The Internet of Things (IoT) may have been ignored by some brands because they don’t have tech embedded on a “device” like a car or a refrigerator.
However, organisations are thinking smaller this year – specifically, mobile apps. Businesses are increasingly understanding that every consumer’s phone is a de facto IoT device and a mobile app is the key to tapping into it.
A great example is wearable devices. As an example, a healthcare provider can place a device on a patient’s wrist with a mobile EKG to monitor heart health in real-time.
Health insurance providers can add-value by creating branded apps that help customers keep track during everyday life and whilst exercising. IoT-powered devices and apps also allow hotels to deliver better value to guests with built-in room keys, and banks enabling mobile payments without the need for a physical card.
Our global research shows that as much as 96 percent of organisational spend in 2018 is earmarked for tech solutions specifically related to engagement. While this is good news for businesses and their customers, purchasing managers and business owners must ensure that the technology solutions adopted provide appropriate flexibility for future growth, with the bandwidth to implement complex scenarios quickly.
In today’s multi-platform digital world, customer experience success cannot be delivered by a single product. It requires agile, standards-based solutions that can connect to a full range of proprietary and third party data, applications and services. We see this often when it comes to the contact centre.
If your company’s contact centre team does not have access to CRM databases, customer payment histories, and if their systems do not comply with industry regulations such as the recent General Data Protection Regulation (GDPR), your customers will find it challenging to do what they want to do as fast and effectively as possible.
Such scenarios also create frustration among employees (which works against the pursuit of a harmonious relationship between employees and customers) and lead to long-term inefficiencies.
So, how do business leaders feel they’re doing? While optimising the customer experience is critical to keeping and winning business, one recent IDC study commissioned by Avaya found that only 28 percent of companies believe they integrate customer communications with fulfilment and delivery “extremely well”.
If you concentrate solely on the technology, you can lose sight of the most important asset in delivering rewarding customer experiences – your people.
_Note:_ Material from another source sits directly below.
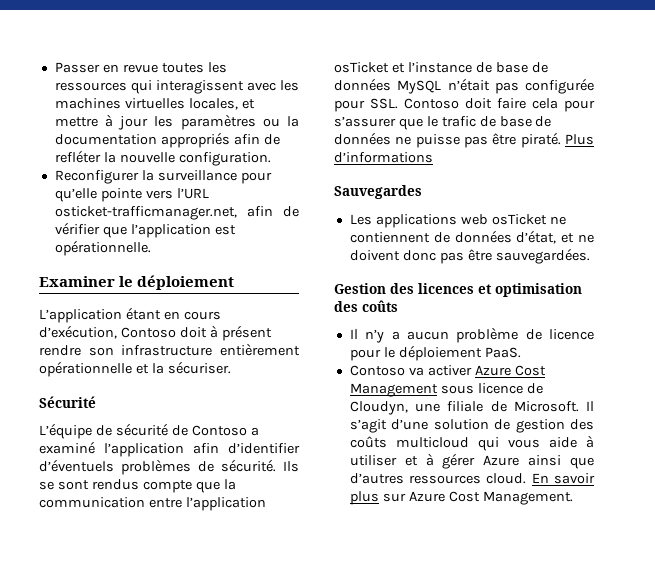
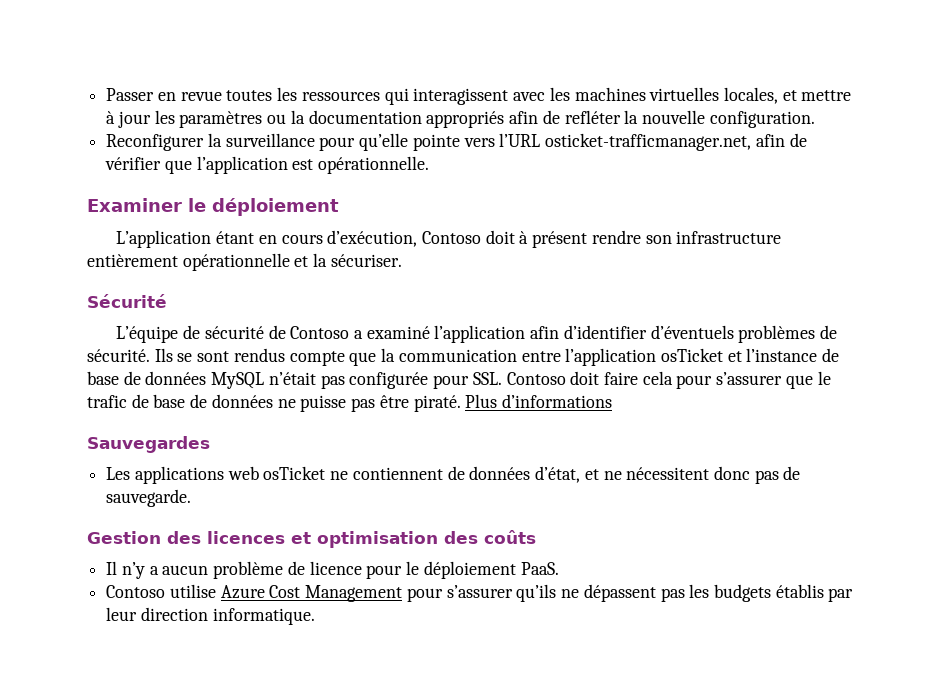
[349,250,400,261] doivent -> [626,467,710,480] nécessitent
[467,248,590,264] être sauvegardées. -> [783,466,801,480] [106,489,192,507] de sauvegarde.
[408,365,472,376] va activer -> [169,584,216,598] utilise
[440,383,543,394] [349,401,594,415] [349,419,594,433] [349,435,594,451] [349,453,594,469] [349,473,595,484] [349,491,573,505] sous licence de Cloudyn, une filiale de Microsoft. Il s’agit d’une solution de gestion des coûts multicloud qui vous aide à utiliser et à gérer Azure ainsi que d’autres ressources cloud. En savoir plus sur Azure Cost Management. -> [406,584,854,602] [106,607,315,625] pour s’assurer qu’ils ne dépassent pas les budgets établis par leur direction informatique.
A workforce that isn’t familiar with the collaboration tools available, or which isn’t able to adopt those solutions quickly, will not be able to address customers’ needs.
So many of the organisations I meet today say they’re onboard to go digital, but they still don’t have the right people to manage and optimise those projects. This is an unnecessary waste of resources. Even among top consultants and vendors there’s a talent gap that we’re all striving to fill.
A recent survey by UAE-based recruitment specialists Robert Half shows that customer relationship management (CRM), analytics, and application-development skills are some of the most in demand across the Middle East.
Partnerships between local companies, government entities and large multinationals are proving to be the most effective way of tightening the digital skills gap. Moving forward, this must include the expansion of professional-development courses, mentorship exchange programmes, and the building of cross-functional teams to broaden your existing digital capabilities within an organisation.